Set "inputAsRecord": true and/or "typeAsRecord": true to generate inputs and types as Java records instead of classes with builders. Records use component accessor syntax (field()) instead of getField():

glink.json
{
  "clientConfig": {
    "java": {
      "inputAsRecord": true,
      "typeAsRecord": true
    }
  }
}
glink.yaml
clientConfig:
  java:
    inputAsRecord: true
    typeAsRecord: true
Generated input as record
public record AddVehicleInput(
    String brand,
    String model,
    Integer year,
    FuelType fuelType,
    String ownerId
) {}

// Usage — no builder needed
AddVehicleInput input = new AddVehicleInput("Toyota", "Camry", 2023, FuelType.GASOLINE, null);
System.out.println(input.brand()); // component accessor, no get prefix

Records require Java 16 or later. Mapping methods generated by @glMapsTo use component accessors automatically when typeAsRecord is true.

Reactive client (v5.0.0+)

By default the Java client is blocking — every query/mutation method returns its result directly and subscriptions notify via a listener callback (see above). Set "asyncStyle" in clientConfig.java to generate a reactive client instead:

glink.json — reactive client
{
  "clientConfig": {
    "java": {
      "asyncStyle": "reactor",
      "reactiveHttpClient": "jdk"
    }
  }
}
glink.yaml — reactive client
clientConfig:
  java:
    asyncStyle: reactor
    reactiveHttpClient: jdk
asyncStyle Query/mutation return type Subscription return type Library
"blocking" (default) T listener callback
"reactor" Mono<T> Flux<T> Project Reactor
"rxjava3" Single<T> Observable<T> RxJava 3
"mutiny" Uni<T> Multi<T> SmallRye Mutiny
Reactive query — asyncStyle: reactor
Mono<GetVehicleResponse> res = client.queries.getVehicle("42");
res.subscribe(r -> System.out.println(r.getGetVehicle().getBrand()));

reactiveHttpClient selects the default adapter's transport:

  • "jdk" (default) — uses HttpClient.sendAsync. Works with every asyncStyle, no extra dependency beyond the reactive library itself.
  • "webclient" — uses Spring WebClient. Only compatible with asyncStyle: "reactor".
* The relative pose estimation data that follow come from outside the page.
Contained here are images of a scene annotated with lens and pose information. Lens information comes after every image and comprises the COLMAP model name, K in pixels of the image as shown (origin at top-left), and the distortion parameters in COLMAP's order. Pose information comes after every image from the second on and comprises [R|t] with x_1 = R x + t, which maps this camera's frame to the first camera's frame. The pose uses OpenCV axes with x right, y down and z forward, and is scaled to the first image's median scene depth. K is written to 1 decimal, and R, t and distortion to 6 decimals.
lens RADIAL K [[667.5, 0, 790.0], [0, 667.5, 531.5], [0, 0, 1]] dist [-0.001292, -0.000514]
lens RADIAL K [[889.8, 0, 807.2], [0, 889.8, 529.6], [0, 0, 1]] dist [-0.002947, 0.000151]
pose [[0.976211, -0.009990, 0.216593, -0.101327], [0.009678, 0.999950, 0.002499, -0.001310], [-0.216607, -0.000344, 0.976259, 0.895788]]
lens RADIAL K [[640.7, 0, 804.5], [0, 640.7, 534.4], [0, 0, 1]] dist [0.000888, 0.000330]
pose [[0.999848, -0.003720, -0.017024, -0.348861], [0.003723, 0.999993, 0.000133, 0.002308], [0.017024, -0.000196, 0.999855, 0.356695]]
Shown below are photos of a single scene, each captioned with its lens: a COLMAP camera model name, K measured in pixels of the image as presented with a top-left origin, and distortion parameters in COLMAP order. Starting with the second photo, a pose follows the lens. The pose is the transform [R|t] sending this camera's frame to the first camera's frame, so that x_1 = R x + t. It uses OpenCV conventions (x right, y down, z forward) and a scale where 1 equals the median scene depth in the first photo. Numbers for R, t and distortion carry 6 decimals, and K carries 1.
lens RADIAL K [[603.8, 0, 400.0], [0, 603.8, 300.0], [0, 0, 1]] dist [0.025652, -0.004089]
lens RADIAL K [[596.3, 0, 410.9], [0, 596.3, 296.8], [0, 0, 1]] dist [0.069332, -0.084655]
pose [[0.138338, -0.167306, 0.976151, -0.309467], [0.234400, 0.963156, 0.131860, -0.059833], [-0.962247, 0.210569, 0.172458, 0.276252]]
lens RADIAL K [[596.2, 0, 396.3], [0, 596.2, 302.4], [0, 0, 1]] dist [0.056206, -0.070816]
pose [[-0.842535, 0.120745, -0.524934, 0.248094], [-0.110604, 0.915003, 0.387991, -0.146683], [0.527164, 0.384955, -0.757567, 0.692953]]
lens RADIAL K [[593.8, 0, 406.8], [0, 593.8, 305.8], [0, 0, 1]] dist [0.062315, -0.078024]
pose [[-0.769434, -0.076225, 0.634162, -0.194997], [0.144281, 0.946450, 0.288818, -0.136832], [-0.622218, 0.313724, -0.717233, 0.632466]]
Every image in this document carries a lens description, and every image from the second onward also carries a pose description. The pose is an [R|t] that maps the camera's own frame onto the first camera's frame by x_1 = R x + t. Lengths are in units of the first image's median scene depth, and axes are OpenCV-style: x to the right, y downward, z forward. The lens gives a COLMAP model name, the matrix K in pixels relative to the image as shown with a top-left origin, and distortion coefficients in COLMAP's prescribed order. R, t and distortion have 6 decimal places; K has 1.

File upload support is available for the Java client regardless of asyncStyle — see below.

File uploads

When your schema uses the built-in Upload scalar, GraphLink generates a GLUpload class and handles multipart encoding in the generated adapter:

Using GLUpload in Java
import com.example.generated.types.GLUpload;
import java.io.FileInputStream;
import java.io.File;

File file = new File("/path/to/document.pdf");
GLUpload upload = new GLUpload(
    new FileInputStream(file),
    file.length(),
    "document.pdf",
    "application/pdf"
);

UploadDocumentResponse result = client.mutations.uploadDocument(upload);
System.out.println(result.getUploadDocument()); // URL or ID returned by server

The generated DefaultGraphLinkClientAdapter automatically encodes mutations containing GLUpload as multipart/form-data following the GraphQL multipart request spec. No extra configuration needed.